_指示_
以下に示すNHKの恐竜ショットワークに関する記事を、最後の文の後から引き継いで書き続けなさい。

_本文_
::::::::::

Topic 4 NHK(2)ショットワーク
恐竜のキャラクター表現に最大限リソースを集中させる
続いては『ダーウィン!』のショットワークについて。まず、MTに提供したアセットである新たに制作された恐竜の羽毛はYetiで表現されている。YetiはNHKが手がけた『精霊の守り人』での導入実績により、今回も羽毛の表現に使用された。ただし、これまでレンダラとして使用していた3Delightでは、Furのレンダリングが遅いため、今回はレンダラにArnoldが使用されている。Arnoldを使った各ショットのレンダリング時間 は平均30分、最大で約2時間だったという。4K解像度でFurのある状態でのレンダリングとしては、かなり効率良くレンダリングされているのではないだろうか。各ショットは、これらの恐竜アセットを使って松永氏がレイアウトを組み、そのレイアウトを基にアニメーションが作成されている。撮影された実写プレートに仮合成したものを作成したりもしているが、今回ディレクターに表現したい明確化なイメージがあったため、リテイクも少なく順調に制作を進めることができたそうだ。今回制作されたショットは前述した通り、フル3DCGで作成されているショットはほとんどなく、ロケ撮影された実写プレートにCGで作成した恐竜のアニメーションとエフェクトをコンポジットするという手法で制作されている。コンポジットにはNUKEを用いており、昼間のシーンを夜に変えるといったようなカラーグレーディング的な要素から、木漏れ日を恐竜に落とすといったリライティング的な表現、またNUKE 10から搭載されたSmartVector/ VectorDistortを使った水の屈折表現など、実写背景に3DCGで制作された恐竜を馴染ませるための工夫が随所に施されいる。前 和佳子コンポジットチーフによれば、ショット数も多く、各コンポジターのNUKEスキルにちがいもあったため、統一性をなるべく保つために全ショットの基本のツリーとなるコンプスクリプトを配布し、恐竜のルックの統一など初歩的な問題によるリテイクが生じないよう効率化を図ったという。「コンポジターとしては、CGにはまらない背景があっても、素材のストックを検討し直してプレートを替えるといった手法をとることもできました。松永さんが撮影現場に立ち会い、監督との信頼も厚いからこそ実現したワークフローだと思います」(前氏)。「社内でもクオリティを評価してもらっていて、今後もこのような企画をやりたいという要望もあるのですが、スケジュールや予算など現状のままでは厳しい点も多い。今後継続的にこのような企画をやっていくためには、こうした案件に対応できる体制をつくらないと思っています。今のような力技では続かない。絶滅した生きものという題材はほかにも数多く存在することから、これらを3DCGやVFXを使って表現するというのは、無限に可能性があると思うのでやり続けたいと思います。大変ですけどね(笑)」と、松永氏。松永氏を中心としたNHKのVFXチームがこれからどんな生きものたちを創り出すのか、ひき続き注目だ。

::::::::::

_提供データ_
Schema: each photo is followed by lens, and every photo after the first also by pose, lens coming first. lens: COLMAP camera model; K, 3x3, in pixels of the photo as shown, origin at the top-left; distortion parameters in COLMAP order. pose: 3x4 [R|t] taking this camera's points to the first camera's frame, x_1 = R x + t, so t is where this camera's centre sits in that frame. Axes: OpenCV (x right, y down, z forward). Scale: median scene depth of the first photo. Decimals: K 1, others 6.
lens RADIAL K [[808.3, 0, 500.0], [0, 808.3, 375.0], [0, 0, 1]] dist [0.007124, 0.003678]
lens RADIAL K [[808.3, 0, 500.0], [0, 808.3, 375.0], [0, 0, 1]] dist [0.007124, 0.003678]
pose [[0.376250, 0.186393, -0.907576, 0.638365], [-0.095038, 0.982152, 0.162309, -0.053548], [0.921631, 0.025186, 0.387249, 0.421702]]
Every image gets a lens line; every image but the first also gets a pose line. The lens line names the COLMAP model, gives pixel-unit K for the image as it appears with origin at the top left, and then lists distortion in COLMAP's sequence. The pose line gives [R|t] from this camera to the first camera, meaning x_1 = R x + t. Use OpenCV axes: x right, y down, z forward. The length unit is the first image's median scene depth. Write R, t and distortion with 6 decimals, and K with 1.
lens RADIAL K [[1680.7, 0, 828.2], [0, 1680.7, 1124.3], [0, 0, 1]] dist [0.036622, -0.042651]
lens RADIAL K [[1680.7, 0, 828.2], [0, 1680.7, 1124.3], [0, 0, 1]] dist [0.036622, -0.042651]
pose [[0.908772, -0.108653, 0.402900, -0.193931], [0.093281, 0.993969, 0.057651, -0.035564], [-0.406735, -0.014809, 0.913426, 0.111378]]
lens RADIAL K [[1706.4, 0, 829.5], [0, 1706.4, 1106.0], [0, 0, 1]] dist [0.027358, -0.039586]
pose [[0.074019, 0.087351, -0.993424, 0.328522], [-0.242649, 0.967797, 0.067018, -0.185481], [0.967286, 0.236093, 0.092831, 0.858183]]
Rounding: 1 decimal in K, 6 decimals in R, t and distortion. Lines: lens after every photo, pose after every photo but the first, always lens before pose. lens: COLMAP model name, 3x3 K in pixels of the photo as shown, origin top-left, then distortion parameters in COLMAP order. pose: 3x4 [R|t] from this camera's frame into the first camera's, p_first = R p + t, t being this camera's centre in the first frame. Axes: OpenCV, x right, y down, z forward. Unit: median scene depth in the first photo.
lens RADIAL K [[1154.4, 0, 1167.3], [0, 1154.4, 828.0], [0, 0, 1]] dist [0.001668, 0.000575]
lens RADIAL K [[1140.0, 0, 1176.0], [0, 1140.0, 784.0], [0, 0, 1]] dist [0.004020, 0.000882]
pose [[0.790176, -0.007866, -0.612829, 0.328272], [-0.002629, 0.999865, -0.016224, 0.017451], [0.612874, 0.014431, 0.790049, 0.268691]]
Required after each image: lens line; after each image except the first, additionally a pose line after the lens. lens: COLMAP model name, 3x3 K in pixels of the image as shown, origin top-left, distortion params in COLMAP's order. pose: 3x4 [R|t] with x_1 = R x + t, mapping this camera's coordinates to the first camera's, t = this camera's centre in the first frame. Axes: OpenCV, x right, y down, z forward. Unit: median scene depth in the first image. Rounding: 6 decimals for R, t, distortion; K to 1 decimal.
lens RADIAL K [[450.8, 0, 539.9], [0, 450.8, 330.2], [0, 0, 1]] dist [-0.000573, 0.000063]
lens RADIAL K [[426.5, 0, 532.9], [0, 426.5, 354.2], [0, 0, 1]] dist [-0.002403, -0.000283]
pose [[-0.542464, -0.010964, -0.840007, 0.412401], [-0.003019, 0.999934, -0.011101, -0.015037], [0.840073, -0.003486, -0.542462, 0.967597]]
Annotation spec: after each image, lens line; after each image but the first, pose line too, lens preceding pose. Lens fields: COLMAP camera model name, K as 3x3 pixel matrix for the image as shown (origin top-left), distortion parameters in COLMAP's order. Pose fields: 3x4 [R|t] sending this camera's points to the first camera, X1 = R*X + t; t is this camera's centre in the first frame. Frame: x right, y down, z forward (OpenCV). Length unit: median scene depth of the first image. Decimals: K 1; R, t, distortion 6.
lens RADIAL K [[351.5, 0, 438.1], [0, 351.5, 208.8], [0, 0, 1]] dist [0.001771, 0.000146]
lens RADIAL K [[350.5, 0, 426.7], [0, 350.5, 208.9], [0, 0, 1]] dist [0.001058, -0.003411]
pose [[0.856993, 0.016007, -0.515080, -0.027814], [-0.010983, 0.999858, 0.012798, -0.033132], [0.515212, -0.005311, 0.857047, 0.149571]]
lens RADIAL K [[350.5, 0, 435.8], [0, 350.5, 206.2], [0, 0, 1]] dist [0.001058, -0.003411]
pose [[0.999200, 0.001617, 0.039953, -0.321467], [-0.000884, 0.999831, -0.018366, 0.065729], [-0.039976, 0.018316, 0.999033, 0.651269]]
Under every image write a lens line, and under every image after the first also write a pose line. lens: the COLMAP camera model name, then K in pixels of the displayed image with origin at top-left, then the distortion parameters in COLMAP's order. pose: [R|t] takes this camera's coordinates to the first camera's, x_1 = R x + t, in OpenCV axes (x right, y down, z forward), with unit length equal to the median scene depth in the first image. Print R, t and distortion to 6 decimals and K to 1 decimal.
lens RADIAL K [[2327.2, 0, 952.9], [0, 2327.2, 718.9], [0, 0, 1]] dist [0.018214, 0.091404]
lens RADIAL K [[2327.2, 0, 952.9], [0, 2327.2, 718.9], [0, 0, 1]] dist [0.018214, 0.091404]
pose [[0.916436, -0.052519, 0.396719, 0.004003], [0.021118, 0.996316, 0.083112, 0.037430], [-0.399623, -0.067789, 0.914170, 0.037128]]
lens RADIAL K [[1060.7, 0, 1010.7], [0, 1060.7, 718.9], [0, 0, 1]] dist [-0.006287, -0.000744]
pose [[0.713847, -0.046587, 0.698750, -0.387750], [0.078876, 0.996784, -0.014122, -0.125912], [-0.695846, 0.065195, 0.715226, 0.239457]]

::::::::::

_解答_
レンダリング作業の補助ツールを開発
新たにレンダリング用のシーンを作成するためのツール(画像左)を開発。手動ではあるが、アセットとアニメーションの読み込み、ロケーションごとに作成したテンプレートのライトリグ(画像右)の読み込み、共通のレンダリング設定の適用、レンダーレイヤーの構成、マッスルキャッシュの作成等を、ある程度簡単にミスなく行えるように設計された
ペースコンプの作成
3DCG素材は、ベースとなるノードツリーを作成し、そこへレンダーパスを差し込みエラーの有無の確認等を済ませればコンポジターに渡せるワークフローを構築。本プロジェクトのCGエレメントは大半が恐竜(キャラクター)に関するものであり、レンダリング設定を共通化(※エフェクトをのぞく)することができたという
CGキャラ用のレンダーパスは、AOVを書き出しコンポジター側でビューティを再構築するかたちを採用。これにより、コンポジット工程で細かな要素ごとにカラコレを施すといった対応がとれるようになり、コストパフォーマンスを高めることができたそうだ
地表の点群データを用いた足下FX
森の中をティラノサウルスの子供たちが走り抜けるショット。boujouでマッチムーブした後に、NUKEのPointCloudGeneratorを使い、地面の形状を生成。そのデータを用いて、Houdiniで地面の巻き上がる葉などのエフェクトが作成された
Goboマスクによる木漏れ日の表現
トリケラトプスが寝床を見つけて休むという夜のシーン。一連の実写撮影は日中に行われており、こうしたナイトシーンはコンポジット作業時に夜化させている。加えて、このシーンでは木漏れ日の表現もNUKEで施された
NUKE上で木漏れ日の表現を追加
グレーディングを施した最終形。「CGシーンから書き出したポイントポジションとワールドノーマルを使い、NUKEでポイントクラウドを作成、そこへ木漏れ日のGoboマスクを投影することでカラコレ用マスクにしています。3DCG側でライティングするよりも作業負荷を軽減できるだけでなく、最終的な合成結果を見ながら細かな調整が行えるメリットもありました」(前氏)
渾身の恐竜バトル
松永氏いわく、ひときわ気合いを込めて制作されたのがトリケラトプスとティラノサウルスのバトルだ。「DJIのOsmo(高精度なスタビライザに定評ある小型4Kカメラ)による手持ち撮影によるダイナミックな動きの実写を撮ってもらい、トランジスタ・スタジオさんに迫力あるアニメーションを付けてもらいました」(松永氏)
Column.
番組PRを兼ねたVRコンテンツも制作中
番組用アセットを流用するかたちでVRコンテンツ(360度動画)も開発中だ。オンエアに先立ちNHKホームページ「NHKVR NEWS」(www.nhk.or.jp/d-navi/vr)などで公開予定である。